Dataset entries:
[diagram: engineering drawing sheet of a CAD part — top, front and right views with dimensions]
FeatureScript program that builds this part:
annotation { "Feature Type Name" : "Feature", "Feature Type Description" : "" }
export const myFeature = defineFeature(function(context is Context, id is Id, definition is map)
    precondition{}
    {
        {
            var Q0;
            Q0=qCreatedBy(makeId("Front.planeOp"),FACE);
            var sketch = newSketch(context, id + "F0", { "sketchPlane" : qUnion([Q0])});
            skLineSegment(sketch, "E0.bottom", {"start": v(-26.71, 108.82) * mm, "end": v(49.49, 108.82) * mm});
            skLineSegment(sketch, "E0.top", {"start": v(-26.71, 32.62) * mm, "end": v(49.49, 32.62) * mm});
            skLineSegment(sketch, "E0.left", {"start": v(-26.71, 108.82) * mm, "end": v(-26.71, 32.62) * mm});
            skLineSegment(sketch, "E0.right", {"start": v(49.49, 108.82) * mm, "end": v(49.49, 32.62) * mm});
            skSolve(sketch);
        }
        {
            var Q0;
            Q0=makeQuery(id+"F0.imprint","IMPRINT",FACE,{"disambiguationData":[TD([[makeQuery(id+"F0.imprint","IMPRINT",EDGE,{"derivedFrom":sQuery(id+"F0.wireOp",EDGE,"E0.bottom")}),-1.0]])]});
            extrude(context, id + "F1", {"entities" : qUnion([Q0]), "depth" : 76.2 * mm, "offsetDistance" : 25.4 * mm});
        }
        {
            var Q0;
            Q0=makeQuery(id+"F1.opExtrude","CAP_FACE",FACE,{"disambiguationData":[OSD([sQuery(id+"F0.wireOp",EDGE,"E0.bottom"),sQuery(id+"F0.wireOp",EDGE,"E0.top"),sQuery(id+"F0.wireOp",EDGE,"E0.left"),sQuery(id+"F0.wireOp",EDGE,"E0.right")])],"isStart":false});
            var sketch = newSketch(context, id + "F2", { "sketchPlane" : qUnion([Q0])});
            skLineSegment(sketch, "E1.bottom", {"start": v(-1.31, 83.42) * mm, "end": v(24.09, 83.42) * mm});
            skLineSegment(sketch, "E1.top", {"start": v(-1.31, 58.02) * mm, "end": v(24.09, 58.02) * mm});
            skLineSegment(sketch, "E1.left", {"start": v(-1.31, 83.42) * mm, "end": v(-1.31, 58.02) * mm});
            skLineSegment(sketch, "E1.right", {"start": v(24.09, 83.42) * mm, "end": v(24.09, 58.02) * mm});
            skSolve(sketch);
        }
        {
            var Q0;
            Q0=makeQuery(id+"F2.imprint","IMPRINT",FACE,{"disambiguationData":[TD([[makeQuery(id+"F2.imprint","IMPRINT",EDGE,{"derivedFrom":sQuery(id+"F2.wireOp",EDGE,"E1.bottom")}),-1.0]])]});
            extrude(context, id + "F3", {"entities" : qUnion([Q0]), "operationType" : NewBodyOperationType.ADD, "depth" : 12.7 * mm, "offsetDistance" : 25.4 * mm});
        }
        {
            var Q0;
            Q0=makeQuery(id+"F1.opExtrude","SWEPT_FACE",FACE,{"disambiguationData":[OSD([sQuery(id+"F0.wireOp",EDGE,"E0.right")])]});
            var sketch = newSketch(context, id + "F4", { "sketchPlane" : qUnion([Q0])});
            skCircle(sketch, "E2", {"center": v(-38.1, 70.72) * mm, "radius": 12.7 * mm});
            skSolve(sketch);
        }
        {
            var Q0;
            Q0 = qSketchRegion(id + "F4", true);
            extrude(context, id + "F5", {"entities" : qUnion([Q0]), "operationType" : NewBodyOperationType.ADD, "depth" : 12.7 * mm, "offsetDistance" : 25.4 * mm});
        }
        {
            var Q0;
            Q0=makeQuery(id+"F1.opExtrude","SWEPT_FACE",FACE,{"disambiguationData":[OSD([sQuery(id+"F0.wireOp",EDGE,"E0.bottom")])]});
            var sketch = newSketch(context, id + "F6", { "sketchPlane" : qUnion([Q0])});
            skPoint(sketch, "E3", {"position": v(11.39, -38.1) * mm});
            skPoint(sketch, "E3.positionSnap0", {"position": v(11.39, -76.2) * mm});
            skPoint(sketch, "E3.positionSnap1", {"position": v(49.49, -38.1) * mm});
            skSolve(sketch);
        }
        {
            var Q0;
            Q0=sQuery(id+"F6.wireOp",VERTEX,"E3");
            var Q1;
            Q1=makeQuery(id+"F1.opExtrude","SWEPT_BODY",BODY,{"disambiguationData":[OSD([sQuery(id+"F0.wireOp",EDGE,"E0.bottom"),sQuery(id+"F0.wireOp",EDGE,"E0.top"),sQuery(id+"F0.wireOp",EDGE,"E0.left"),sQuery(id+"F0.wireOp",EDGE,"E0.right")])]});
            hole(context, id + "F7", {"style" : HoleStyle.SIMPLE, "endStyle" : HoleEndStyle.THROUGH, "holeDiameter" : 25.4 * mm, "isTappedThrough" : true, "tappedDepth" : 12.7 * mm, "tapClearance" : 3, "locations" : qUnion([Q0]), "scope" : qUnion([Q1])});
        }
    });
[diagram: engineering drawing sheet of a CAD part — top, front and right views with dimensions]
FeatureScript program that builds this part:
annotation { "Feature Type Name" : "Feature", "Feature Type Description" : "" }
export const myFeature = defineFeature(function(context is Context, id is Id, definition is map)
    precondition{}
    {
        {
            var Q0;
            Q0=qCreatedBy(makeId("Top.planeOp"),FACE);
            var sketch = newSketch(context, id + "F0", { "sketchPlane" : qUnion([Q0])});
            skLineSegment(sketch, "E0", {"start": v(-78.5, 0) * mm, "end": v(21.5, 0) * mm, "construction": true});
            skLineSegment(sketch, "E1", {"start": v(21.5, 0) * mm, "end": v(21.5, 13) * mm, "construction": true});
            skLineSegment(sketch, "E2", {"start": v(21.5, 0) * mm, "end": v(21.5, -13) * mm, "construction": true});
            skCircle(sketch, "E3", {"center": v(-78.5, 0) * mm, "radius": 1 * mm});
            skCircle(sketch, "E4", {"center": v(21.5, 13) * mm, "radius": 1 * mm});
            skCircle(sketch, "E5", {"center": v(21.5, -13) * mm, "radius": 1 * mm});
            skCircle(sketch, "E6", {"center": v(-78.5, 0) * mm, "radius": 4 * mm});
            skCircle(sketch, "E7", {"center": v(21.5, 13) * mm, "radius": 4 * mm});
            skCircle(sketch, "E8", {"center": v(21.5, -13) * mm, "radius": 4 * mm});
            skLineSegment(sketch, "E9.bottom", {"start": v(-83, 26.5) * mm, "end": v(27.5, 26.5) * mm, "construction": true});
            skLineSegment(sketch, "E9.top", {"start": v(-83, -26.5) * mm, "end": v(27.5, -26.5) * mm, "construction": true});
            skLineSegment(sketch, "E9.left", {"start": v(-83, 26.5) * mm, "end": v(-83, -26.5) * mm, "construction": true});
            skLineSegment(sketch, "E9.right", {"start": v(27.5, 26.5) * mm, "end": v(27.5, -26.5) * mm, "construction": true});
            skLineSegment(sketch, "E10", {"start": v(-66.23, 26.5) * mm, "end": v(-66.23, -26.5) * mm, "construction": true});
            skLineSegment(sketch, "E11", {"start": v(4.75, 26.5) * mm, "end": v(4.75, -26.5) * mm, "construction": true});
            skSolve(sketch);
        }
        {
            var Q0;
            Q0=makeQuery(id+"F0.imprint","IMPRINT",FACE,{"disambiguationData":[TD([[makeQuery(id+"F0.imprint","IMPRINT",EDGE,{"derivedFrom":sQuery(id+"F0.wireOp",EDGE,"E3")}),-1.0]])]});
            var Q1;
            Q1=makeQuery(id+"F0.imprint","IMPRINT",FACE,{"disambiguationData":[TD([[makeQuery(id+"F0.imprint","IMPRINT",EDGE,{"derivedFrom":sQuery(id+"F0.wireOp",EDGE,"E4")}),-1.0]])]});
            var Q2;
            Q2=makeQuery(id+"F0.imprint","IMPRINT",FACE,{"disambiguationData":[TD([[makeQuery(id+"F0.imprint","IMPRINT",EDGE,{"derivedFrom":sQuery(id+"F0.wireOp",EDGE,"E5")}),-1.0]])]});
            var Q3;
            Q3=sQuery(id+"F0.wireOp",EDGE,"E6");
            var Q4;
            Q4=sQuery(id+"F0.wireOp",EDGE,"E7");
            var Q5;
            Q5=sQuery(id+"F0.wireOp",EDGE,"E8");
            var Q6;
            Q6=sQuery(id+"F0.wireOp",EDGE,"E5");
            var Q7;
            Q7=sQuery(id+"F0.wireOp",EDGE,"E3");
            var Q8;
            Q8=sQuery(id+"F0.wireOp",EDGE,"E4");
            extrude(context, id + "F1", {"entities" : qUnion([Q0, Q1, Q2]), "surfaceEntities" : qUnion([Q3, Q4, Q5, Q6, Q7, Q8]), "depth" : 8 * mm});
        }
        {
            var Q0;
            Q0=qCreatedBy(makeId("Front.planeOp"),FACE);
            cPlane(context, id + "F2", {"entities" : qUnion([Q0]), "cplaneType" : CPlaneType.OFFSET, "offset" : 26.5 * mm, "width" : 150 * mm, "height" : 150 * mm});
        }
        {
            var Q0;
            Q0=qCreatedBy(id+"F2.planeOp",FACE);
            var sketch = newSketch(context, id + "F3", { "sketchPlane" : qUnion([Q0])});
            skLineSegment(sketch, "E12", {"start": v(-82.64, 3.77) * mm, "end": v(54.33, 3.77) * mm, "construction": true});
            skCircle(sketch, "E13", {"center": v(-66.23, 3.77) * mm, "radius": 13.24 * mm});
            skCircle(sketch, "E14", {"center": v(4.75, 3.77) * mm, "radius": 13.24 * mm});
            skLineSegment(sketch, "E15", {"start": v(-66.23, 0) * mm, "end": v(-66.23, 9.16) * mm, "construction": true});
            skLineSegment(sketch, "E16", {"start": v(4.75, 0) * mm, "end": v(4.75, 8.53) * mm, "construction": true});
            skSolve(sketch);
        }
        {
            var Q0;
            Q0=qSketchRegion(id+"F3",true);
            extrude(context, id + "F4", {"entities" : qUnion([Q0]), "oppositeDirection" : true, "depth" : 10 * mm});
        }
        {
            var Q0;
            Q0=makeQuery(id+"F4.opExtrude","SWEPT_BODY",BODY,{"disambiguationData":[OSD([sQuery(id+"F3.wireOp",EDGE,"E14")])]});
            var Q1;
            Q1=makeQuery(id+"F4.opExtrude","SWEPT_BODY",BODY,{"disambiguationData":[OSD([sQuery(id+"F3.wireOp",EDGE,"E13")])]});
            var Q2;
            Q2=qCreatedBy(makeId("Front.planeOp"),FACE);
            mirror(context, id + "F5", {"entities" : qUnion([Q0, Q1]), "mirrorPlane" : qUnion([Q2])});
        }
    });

Work to be completed:
Please find every line in the listing above that contains the string "skPoint" and copy those lines out, matching case exactly.

The result:
            skPoint(sketch, "E3", {"position": v(11.39, -38.1) * mm});
            skPoint(sketch, "E3.positionSnap0", {"position": v(11.39, -76.2) * mm});
            skPoint(sketch, "E3.positionSnap1", {"position": v(49.49, -38.1) * mm});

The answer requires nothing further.